In contrast with these conventional vaccines, new types of vaccines involving gene recombination technology are now under development. According to one of these techniques, an antigen gene of a pathogen is introduced to a plasmid, which is then used to transform bacterium such as Escherichia coli or yeast. The resulting transformant is then cultured to produce a large amount of an antigen protein, which is then recovered and purified to produce a vaccine. In this technique, once a small amount of antigen gene is obtained, it becomes easy to produce a large amount of vaccine which is not pathogenic. However, some problems relating to purifying method of the antigen protein, the selecting of an adjuvant used for the antigen protein, and the like, are yet unsolved. In another technique involving gene recombination technology, an antigen gene derived from a pathogen is introduced to an nonessential region of a vaccinia virus gene to construct a recombinant vaccinia virus containing the exogeneous gene, and the recombinant virus is used as a live vaccine. These vaccines essentially fall under the category of conventional live vaccines, and therefore, possess the advantages of the conventional live vaccine. Moreover, according to this technique, the use of an attenuated vaccinia virus as a vector provides safe vaccines with a low toxicity. In addition, this technique is universal in that a vaccine against any kind of pathogen can be produced. This advantage is not found in conventional vaccines.

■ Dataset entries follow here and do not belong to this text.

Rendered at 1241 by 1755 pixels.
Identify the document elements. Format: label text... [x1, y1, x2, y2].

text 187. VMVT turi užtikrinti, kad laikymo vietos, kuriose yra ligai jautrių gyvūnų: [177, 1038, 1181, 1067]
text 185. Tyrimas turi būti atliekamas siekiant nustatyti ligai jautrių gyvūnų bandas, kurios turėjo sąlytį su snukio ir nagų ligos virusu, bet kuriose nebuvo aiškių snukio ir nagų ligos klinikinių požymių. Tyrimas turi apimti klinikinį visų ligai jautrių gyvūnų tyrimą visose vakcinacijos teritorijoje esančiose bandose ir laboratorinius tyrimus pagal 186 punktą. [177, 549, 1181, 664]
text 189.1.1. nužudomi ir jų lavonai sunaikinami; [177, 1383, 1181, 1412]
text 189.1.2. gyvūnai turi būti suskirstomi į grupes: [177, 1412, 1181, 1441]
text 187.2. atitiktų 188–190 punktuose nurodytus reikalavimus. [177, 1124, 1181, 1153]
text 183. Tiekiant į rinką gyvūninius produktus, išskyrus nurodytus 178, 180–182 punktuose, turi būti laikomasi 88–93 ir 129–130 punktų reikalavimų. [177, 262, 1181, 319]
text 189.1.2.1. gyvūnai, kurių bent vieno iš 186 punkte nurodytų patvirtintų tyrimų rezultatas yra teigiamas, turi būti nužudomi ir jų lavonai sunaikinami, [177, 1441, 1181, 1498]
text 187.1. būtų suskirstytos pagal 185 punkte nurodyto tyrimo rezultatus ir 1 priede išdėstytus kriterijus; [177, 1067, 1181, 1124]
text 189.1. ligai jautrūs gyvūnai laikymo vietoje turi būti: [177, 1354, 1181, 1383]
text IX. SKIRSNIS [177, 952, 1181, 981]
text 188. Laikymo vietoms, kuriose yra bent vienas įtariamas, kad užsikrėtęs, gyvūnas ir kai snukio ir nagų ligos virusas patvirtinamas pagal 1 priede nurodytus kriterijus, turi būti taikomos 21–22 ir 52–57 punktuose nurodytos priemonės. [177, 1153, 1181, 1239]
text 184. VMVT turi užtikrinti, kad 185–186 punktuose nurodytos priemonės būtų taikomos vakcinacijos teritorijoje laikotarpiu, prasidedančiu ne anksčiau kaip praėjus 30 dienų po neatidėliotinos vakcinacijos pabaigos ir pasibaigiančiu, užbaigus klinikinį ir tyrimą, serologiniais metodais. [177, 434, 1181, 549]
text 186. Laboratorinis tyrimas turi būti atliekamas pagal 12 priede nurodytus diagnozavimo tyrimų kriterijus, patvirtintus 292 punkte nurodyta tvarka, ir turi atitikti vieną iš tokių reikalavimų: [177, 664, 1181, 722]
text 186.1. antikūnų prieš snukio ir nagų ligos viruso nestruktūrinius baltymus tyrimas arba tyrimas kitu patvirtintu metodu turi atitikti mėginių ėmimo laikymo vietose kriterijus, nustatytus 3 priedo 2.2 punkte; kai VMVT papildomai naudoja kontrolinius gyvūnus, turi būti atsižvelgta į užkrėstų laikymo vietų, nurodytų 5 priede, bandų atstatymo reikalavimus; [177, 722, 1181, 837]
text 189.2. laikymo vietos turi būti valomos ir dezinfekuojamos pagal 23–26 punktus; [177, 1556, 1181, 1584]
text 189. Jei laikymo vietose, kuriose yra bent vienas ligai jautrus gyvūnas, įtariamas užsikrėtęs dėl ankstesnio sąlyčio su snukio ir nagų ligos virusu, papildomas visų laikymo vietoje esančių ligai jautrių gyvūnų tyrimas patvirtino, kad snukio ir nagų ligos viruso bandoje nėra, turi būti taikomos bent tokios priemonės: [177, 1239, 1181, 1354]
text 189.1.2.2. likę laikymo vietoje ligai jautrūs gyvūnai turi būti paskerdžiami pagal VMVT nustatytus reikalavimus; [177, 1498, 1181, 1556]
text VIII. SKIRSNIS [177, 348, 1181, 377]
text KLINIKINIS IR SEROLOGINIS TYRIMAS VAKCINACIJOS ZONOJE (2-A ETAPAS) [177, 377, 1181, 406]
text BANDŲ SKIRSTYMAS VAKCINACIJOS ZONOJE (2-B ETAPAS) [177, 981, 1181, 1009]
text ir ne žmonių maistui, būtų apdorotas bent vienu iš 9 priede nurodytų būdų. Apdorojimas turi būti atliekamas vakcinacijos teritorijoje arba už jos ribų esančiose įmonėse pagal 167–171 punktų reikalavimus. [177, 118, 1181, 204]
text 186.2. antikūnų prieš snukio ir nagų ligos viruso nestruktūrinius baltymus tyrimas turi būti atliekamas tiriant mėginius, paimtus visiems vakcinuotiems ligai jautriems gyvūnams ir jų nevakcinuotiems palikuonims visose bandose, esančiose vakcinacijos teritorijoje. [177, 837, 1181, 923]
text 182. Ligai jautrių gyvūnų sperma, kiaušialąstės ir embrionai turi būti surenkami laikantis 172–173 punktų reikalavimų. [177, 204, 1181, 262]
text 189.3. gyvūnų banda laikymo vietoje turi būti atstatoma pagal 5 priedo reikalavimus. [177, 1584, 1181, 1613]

According to a typical procedure of this technique, a gene coding an antigen protein of interest (antigen gene) is separated from a pathogen in question, and the antigen gene is cloned in a conventional E. coli plasmid. On the other hand, a nonessential region of gene of vaccinia virus or related virus is separated, and the nonessential region is introduced to an appropriate plasmid such as E. coli plasmid. The above-mentioned antigen gene is then inserted into the nonessential region of the plasmid to construct a recombinant plasmid, and next, the nonessential gene region of the virus origin interrupted with the antigen gene is recombined with a corresponding region of a gene of the vaccinia virus as a vector, to construct a recombinant vaccinia virus having a gene containing the target antigen gene. If the recombinant virus injected to a host such as a human or other animal can express the exogeneous antigen gene in an amount sufficient to generate an immune response in the host, the recombinant virus can be used as an attenuated vaccine.
Note, since the attenuation of a virus and the generation of an immune response are mutually exclusive phenomena, serious efforts are being made to develop a strong virus promoter which can sufficiently express an exogeneous gene in an attenuated virus.